***** SOURCE EXCERPT *****

Determination of Segment Data

The segment earnings comprise the proceeds from the capitalisation of lease receivables, from the sale of leasing items, insurance revenues and interest income. The segment result is determined without consideration of taxes (EBT).

GRENKELEASING AG, BADEN-BADEN STATEMENT OF RECOGNIZED PROFITS AND LOSSES

Jan. 1. to Jan. 1. to
EURk Jun. 30, 2007 Jun. 30, 2006
Change in the fair value of financial instruments
used for hedging purposes recognized in equity 926 1,056
Adjustment item for the currency translation of foreign subsidiaries -193 -66
Accounting gains and losses
from defined benefit pension committments and similar obligations -10 1
Deferred taxes on changes in value recognized directly in equity -109 -131
Changes in value recognized directly in equity 614 860
Profit after taxes 15,633 15,495
Total net profit for the period and changes in value recognized in equity 16,247 16,355

SELECTED EXPLANATORY NOTES

Accounting Policies

Like the consolidated financial statements as of December 31, 2006, GRENKELEASING AG's (hereinafter also referred to as the "Company") interim financial reporting as of June 30, 2007 complies with the International Financial Reporting Standards (IFRSs) issued by the International Accounting Standards Board (IASB) and adopted by the EU.

*****

• _SET OF TASKS_
1. Please answer these questions using the GRENKELEASING excerpt:
(a) What does the excerpt say the segment result is determined without consideration of?
(b) What is the profit after taxes, in EURk, for Jan. 1 to Jun. 30, 2007?
(c) Which standards does the interim financial reporting as of June 30, 2007 comply with?
2. Report each line of the records that contains the string "vegetation", matching case exactly.

***** EXERCISE MATERIALS *****

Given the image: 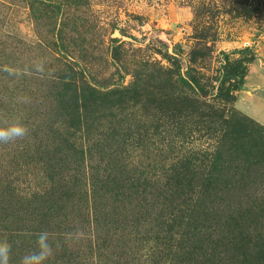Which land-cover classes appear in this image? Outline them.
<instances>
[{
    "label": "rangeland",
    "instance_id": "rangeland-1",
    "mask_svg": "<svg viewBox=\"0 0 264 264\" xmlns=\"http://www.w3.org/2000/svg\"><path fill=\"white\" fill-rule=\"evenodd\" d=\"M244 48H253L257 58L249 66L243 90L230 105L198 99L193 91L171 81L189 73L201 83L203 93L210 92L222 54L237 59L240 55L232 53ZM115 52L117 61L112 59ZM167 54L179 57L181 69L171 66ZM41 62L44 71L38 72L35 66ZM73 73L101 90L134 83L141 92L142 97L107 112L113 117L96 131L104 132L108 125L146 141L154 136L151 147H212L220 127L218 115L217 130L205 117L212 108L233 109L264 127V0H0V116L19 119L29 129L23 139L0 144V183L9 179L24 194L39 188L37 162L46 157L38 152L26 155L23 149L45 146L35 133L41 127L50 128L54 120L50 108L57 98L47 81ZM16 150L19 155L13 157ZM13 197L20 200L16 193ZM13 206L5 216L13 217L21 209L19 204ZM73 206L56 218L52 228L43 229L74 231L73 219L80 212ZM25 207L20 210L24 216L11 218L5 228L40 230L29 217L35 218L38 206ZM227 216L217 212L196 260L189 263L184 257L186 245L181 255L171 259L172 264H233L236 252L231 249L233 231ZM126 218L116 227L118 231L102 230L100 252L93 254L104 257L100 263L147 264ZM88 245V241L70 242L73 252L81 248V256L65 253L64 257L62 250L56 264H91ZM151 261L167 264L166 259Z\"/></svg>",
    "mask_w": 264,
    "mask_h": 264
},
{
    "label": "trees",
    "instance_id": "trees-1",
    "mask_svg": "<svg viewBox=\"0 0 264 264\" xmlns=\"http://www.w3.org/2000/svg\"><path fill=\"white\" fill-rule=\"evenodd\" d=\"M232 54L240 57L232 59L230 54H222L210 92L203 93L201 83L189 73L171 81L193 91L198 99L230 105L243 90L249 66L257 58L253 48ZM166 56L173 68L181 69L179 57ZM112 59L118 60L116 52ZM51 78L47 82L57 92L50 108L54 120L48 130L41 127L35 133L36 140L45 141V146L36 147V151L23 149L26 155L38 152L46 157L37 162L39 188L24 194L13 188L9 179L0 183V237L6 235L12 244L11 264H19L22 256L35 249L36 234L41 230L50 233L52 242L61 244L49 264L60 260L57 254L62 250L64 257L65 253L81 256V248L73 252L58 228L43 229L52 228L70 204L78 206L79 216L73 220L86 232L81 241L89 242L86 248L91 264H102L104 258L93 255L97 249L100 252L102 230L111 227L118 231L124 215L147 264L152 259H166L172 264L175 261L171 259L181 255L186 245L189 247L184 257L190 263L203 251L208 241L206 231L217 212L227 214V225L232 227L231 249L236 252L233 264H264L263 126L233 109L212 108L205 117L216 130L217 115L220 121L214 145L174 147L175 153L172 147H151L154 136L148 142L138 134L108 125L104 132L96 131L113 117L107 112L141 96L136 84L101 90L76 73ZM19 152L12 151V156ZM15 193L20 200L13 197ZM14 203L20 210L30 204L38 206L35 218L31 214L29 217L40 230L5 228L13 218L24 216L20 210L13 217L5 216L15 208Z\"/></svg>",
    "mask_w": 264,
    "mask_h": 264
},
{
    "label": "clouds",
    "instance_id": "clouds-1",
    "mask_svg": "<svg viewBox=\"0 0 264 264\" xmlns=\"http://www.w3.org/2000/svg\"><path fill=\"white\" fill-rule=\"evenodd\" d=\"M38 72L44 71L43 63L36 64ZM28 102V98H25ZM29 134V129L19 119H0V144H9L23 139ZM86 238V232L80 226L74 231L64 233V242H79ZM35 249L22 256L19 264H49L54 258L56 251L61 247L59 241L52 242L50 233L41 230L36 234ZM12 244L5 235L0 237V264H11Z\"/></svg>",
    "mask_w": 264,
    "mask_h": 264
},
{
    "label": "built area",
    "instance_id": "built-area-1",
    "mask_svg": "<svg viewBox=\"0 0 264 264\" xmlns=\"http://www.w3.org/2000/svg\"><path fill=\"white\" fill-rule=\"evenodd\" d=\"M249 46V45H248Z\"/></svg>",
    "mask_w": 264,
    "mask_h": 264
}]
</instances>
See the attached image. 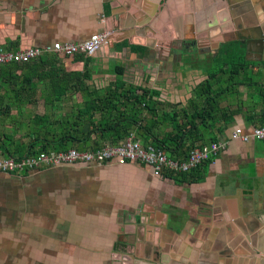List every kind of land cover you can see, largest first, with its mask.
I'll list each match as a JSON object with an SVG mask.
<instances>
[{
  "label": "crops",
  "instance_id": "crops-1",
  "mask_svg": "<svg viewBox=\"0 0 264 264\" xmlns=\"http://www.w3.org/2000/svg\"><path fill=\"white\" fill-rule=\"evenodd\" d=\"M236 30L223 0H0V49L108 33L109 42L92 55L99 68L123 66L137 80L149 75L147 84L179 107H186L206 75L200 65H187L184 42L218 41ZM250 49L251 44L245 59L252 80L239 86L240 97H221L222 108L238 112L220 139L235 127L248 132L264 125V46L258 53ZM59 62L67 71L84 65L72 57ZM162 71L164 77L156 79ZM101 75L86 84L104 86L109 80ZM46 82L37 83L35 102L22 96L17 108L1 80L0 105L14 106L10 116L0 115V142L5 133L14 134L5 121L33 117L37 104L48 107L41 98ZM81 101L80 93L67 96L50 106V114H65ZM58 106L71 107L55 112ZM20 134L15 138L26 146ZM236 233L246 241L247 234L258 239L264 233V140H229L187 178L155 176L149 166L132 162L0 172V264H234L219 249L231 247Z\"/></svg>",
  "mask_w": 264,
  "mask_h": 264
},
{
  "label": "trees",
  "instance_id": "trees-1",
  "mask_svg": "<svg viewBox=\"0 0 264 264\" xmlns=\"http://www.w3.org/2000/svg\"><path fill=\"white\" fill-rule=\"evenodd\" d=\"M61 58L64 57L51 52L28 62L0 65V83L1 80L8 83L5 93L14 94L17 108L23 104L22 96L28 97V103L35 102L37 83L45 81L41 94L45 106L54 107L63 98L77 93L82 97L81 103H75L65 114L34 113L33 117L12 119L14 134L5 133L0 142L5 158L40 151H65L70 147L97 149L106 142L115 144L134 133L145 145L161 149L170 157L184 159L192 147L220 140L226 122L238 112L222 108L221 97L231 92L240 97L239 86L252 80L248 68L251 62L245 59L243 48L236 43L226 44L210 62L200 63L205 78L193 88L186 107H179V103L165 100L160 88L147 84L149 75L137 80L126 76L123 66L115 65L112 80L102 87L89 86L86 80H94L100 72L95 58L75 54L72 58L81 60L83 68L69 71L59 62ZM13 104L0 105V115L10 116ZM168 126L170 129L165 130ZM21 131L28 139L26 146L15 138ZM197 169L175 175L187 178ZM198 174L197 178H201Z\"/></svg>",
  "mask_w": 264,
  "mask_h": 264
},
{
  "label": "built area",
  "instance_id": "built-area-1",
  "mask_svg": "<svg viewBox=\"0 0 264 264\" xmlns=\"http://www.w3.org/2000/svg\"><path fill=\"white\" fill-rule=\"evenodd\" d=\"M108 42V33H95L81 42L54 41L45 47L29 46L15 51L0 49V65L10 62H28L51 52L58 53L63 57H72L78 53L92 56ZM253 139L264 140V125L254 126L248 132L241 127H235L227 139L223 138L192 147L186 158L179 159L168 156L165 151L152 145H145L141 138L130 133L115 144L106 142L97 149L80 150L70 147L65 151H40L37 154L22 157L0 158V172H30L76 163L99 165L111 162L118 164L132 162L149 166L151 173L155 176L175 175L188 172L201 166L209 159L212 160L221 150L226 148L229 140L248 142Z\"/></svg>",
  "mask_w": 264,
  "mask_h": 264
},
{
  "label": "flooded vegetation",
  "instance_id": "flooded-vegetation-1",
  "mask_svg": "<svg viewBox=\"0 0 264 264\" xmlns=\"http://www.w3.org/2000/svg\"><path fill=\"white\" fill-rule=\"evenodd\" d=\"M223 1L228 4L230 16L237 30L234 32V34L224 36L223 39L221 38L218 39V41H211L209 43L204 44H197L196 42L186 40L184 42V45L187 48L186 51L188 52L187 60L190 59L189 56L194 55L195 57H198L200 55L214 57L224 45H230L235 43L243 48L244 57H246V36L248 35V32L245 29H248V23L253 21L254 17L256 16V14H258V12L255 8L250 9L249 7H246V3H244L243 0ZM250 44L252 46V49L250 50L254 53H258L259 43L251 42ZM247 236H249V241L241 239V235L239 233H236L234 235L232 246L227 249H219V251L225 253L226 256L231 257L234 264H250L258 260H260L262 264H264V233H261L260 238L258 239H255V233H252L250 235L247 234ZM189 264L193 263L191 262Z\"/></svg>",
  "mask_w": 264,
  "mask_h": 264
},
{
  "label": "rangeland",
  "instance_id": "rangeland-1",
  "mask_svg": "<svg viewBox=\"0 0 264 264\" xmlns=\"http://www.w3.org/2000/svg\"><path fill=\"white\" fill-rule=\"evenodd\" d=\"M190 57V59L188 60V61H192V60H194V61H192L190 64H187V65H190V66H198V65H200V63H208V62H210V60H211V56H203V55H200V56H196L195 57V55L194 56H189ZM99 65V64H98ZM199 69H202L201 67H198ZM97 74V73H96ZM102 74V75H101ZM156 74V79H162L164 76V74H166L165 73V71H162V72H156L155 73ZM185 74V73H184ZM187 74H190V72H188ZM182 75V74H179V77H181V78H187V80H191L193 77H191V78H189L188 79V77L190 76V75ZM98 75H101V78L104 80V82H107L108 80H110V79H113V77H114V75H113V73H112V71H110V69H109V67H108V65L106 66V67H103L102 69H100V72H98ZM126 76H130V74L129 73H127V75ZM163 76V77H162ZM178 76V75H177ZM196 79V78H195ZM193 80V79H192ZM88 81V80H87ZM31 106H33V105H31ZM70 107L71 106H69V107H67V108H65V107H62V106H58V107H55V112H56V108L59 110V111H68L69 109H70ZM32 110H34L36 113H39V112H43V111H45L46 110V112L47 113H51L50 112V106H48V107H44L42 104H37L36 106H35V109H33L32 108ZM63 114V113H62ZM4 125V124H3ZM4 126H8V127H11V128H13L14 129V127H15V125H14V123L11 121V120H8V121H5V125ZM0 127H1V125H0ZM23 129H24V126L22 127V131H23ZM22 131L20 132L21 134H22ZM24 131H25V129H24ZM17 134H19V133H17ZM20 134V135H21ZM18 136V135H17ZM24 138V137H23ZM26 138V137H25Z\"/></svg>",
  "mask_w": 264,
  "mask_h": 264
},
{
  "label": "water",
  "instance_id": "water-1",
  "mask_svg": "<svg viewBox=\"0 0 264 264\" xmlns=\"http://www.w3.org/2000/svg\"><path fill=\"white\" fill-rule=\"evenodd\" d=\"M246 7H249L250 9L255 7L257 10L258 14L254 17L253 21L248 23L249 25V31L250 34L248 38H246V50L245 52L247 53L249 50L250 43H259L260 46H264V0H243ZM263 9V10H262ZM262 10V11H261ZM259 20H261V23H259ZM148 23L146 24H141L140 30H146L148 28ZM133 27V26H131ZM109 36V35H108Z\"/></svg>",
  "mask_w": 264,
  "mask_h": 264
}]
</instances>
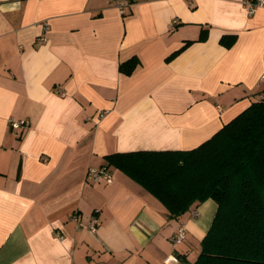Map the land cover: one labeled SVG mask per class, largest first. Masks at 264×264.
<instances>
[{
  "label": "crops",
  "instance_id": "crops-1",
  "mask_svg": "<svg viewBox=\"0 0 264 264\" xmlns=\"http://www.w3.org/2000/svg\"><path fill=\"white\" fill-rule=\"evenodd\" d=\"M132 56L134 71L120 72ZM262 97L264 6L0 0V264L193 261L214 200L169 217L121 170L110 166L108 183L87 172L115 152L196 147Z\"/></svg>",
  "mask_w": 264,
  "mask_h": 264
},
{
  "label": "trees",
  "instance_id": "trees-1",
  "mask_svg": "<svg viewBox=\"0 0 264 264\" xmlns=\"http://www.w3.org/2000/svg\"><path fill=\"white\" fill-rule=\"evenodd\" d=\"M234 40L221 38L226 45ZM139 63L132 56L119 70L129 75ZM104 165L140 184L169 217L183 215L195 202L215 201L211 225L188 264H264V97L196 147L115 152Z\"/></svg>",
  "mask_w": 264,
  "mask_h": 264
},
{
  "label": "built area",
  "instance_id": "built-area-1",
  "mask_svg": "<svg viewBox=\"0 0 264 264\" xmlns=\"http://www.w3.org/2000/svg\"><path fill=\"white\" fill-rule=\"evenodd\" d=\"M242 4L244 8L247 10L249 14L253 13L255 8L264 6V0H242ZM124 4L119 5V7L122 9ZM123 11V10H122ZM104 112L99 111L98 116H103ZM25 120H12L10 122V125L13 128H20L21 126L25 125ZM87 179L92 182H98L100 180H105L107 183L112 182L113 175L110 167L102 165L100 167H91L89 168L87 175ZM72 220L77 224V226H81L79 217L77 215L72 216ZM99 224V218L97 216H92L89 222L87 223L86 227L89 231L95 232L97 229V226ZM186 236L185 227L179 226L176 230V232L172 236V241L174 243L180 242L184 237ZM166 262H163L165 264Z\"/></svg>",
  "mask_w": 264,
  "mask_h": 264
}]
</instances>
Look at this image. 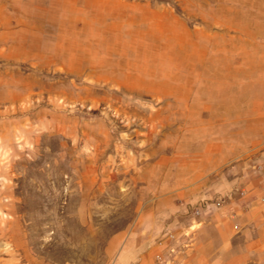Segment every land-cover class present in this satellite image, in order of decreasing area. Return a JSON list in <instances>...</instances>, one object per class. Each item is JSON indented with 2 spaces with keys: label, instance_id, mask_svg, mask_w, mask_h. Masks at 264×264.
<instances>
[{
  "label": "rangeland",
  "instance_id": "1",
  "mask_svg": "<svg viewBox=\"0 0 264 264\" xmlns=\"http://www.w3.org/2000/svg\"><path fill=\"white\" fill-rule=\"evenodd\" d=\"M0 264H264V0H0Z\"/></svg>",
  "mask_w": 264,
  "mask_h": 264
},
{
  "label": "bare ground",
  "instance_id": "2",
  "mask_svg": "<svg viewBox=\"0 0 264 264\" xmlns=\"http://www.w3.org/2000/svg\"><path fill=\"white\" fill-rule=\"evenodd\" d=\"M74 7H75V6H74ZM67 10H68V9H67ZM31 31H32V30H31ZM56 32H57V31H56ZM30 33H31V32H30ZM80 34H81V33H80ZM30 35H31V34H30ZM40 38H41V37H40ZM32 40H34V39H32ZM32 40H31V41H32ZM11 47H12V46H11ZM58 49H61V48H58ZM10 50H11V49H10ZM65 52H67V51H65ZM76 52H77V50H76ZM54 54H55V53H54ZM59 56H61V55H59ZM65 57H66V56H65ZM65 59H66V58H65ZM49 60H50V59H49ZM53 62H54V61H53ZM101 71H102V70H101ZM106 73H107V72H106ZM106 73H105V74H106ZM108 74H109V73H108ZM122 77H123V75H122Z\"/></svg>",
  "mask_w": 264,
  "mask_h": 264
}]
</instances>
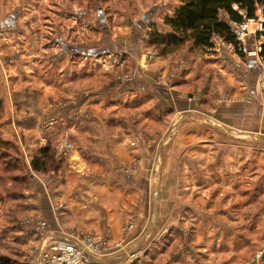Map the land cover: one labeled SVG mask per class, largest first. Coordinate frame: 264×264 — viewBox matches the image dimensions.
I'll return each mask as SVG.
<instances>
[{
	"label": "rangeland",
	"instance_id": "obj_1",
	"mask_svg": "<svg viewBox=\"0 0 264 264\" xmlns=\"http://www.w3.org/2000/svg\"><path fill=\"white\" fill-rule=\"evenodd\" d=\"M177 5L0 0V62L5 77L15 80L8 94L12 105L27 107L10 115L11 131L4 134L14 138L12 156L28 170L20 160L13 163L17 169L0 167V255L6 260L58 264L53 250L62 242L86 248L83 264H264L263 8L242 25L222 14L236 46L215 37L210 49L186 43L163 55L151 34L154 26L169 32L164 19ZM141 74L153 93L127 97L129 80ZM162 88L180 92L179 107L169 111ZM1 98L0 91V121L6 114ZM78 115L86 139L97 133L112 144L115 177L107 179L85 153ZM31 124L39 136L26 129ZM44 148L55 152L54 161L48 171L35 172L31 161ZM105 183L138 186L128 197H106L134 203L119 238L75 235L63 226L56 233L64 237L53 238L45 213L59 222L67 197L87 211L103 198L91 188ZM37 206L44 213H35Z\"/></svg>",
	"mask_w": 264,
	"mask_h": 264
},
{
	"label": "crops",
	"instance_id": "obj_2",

*****

• _RESULTS BY TASK_
1.
(a) Taxes (EBT).
(b) 15,633.
(c) The International Financial Reporting Standards (IFRSs) issued by the International Accounting Standards Board (IASB) and adopted by the EU.

2.
  "label": "flooded vegetation",
  "instance_id": "flooded-vegetation-1",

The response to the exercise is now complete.